Yet the allure of blockchain as silver bullet is powerful. The writer Courtney Martin aptly describes the tendency to embrace such narratives as the “reductive seduction of other people’s problems,” whereby the bright-eyed American idealist feels capable of solving intricate problems with one-dimensional solutions. As difficult as it is can be for Americans to grasp the full complexity of systemic inequality in their own backyards, Martin argues, it’s much more challenging for Americans to understand the full complexity of problems in places far removed from their daily lives. The idea that blockchain could be a transformative tool for social change underscores this same problem: People often don’t take the time to understand the problems they’re trying to solve, because they believe they already know the solution.

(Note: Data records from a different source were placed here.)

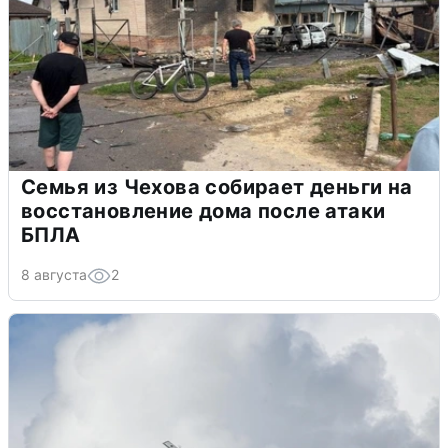
Семья из Чехова собирает деньги на
восстановление дома после атаки
БПЛА
8 августа
2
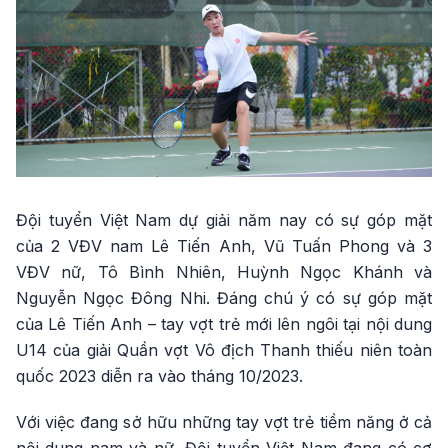
Đội tuyển Việt Nam dự giải năm nay có sự góp mặt
của 2 VĐV nam Lê Tiến Anh, Vũ Tuấn Phong và 3
VĐV nữ, Tô Bình Nhiên, Huỳnh Ngọc Khánh và
Nguyễn Ngọc Đông Nhi. Đáng chú ý có sự góp mặt
của Lê Tiến Anh – tay vợt trẻ mới lên ngôi tại nội dung
U14 của giải Quần vợt Vô địch Thanh thiếu niên toàn
quốc 2023 diễn ra vào tháng 10/2023.
Với việc đang sở hữu những tay vợt trẻ tiềm năng ở cả
nội dung nam và nữ, Đội tuyển Việt Nam đang có cơ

Blockchain enthusiasts like to give the example of a poor farmer or a low-wage migrant worker receiving a low-cost money transfer from a loved one far away. And the cost of money transfer is a real issue. Sub-Saharan Africa remains the most expensive region in the world to send money to, with average fees in the range of 9 percent to 10 percent, according to the World Bank. But Bitcoin wouldn’t necessarily make transactions cheaper. The price of transacting over Bitcoin depends on how much demand there is to use the network at a given time. While the number of transactions over Bitcoin has been steadily rising over the last few years, the processing capacity of the network (that is, the volume of transactions that can be processed per second) has remained static. What that means: If transaction volumes continue to grow without a commensurate increase in processing capacity, then transaction fees are likely to climb well above the cost of credit cards or bank transfers.

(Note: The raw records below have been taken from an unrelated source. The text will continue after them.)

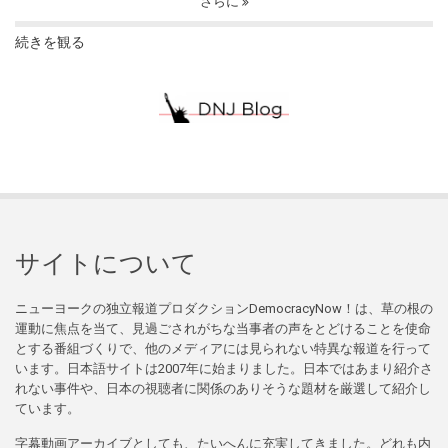
さらに
続きを観る
サイトについて
ニューヨークの独立報道プロダクションDemocracyNow！は、草の根の
運動に焦点を当て、見過ごされがちな当事者の声をとどけることを使命
とする番組づくりで、他のメディアには見られない特異な報道を行って
います。日本語サイトは2007年に始まりました。日本ではあまり紹介さ
れない事件や、日本の視聴者に関係のありそうな題材を厳選して紹介し
ています。
字幕動画アーカイブとしても、たいへんに充実してきました。どれも内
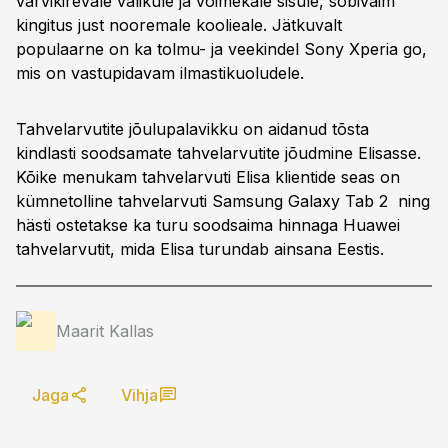
värvikirevale valikule ja võimekale sisule, sobivaim
kingitus just nooremale koolieale. Jätkuvalt
populaarne on ka tolmu- ja veekindel Sony Xperia go,
mis on vastupidavam ilmastikuoludele.
Tahvelarvutite jõulupalavikku on aidanud tõsta
kindlasti soodsamate tahvelarvutite jõudmine Elisasse.
Kõike menukam tahvelarvuti Elisa klientide seas on
kümnetolline tahvelarvuti Samsung Galaxy Tab 2 ning
hästi ostetakse ka turu soodsaima hinnaga Huawei
tahvelarvutit, mida Elisa turundab ainsana Eestis.
Maarit Kallas
Jaga
Vihja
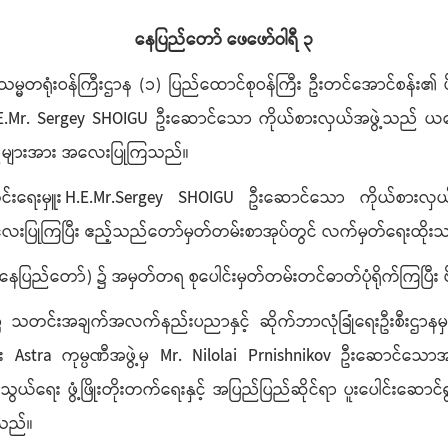
နေပြည်တော် ဖေဖော်ဝါရီ ၃
ံတော်သမ္မတရုံးဝန်ကြီးဌာန (၁) ပြည်ထောင်စုဝန်ကြီး ဦးတင်အောင်စန်း၏ 
း H.E.Mr. Sergey SHOIGU ဦးဆောင်သော ကိုယ်စားလှယ်အဖွဲ့သည် ယနေ့
်သည်များအား အလေးပြုကြသည်။
င်းရေးမှူး
H.E.Mr.Sergey SHOIGU ဦးဆောင်သော ကိုယ်စားလှယ်အ
လေးပြုကြပြီး ဧည့်သည်တော်မှတ်တမ်းစာအုပ်တွင် လက်မှတ်ရေးထိုး
 (နေပြည်တော်) ၌ အမှတ်တရ စုပေါင်းမှတ်တမ်းတင်ဓာတ်ပုံရိုက်ကြပြ
 သတင်းအချက်အလက်နည်းပညာနှင့် ဆိုက်ဘာလုံခြုံရေးဦးစီးဌာနမှ ညွ
ရှား Astra ကုမ္ပဏီအဖွဲ့မှ Mr. Nilolai Prnishnikov ဦးဆောင်သောအဖ
ီယာဆက်သွယ်ရေး ဖွံ့ဖြိုးတိုးတက်ရေးနှင့် အပြည်ပြည်ဆိုင်ရာ ပူးပေါ
ြသည်။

On top of that, wait times for those transactions to be fully processed have become increasingly erratic, causing a record number of complaints from customers trying to pay with Bitcoin.
Part of this bottleneck comes from built-in limits on the number of transactions that can be processed at a given time. The issue of how to increase the processing capacity of the network, while also maintaining critical aspects of its decentralized character, has been a heated topic of debate for well over a year now. And, so far, there hasn’t been a clear way forward. These early growing-pains underscore some of the tough engineering decisions that need to be resolved before Bitcoin can be considered a reliable product for the world’s poor.

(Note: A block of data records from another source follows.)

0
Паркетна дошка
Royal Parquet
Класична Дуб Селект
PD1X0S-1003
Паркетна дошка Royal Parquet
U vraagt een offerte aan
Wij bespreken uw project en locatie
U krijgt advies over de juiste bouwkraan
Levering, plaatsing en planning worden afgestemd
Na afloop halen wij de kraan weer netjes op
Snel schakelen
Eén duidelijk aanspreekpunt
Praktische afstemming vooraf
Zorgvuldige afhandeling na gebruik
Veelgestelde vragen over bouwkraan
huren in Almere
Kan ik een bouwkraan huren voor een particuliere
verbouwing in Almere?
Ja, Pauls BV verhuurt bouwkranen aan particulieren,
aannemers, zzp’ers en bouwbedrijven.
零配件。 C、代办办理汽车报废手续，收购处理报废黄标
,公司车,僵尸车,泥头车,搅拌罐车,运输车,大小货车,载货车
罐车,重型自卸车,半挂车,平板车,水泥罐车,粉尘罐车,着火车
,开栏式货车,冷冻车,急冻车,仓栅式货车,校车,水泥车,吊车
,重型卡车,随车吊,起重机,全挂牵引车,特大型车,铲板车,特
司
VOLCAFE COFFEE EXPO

At the same time, companies like Sendwave are also competing with Bitcoin by significantly lowering the price of international money transfers. And while emerging, low-cost remittance services like Sendwave lack Bitcoin’s infrastructure, they’re catching on with developing-world users, who care more about predictability and utility than about Bitcoin’s decentralized structure.
Even in the developing world, Bitcoin transfers often aren’t used the way many enthusiasts might suggest. Rather than migrant workers sending money back home, for example, people often send money to themselves. That’s according to Elizabeth Rossiello, the founder of a bitcoin exchange based in Nairobi called BitPesa. Rossiello says much of the international money transfers conducted on the company’s platform were “self transfers” from an individual’s foreign bank account to a Kenyan one, or vice versa. These types of international money transfers are conducted by folks like John Kidenda, a recent graduate from Harvard University who returned home to Nairobi last year for work. “Every month I move a portion of my paycheck from my Kenyan bank to a U.S. account in order to pay back my school loans.” Kidenda said. “Using a service like BitPesa helps me save money on bank transfer-fees and high foreign-exchange rates.”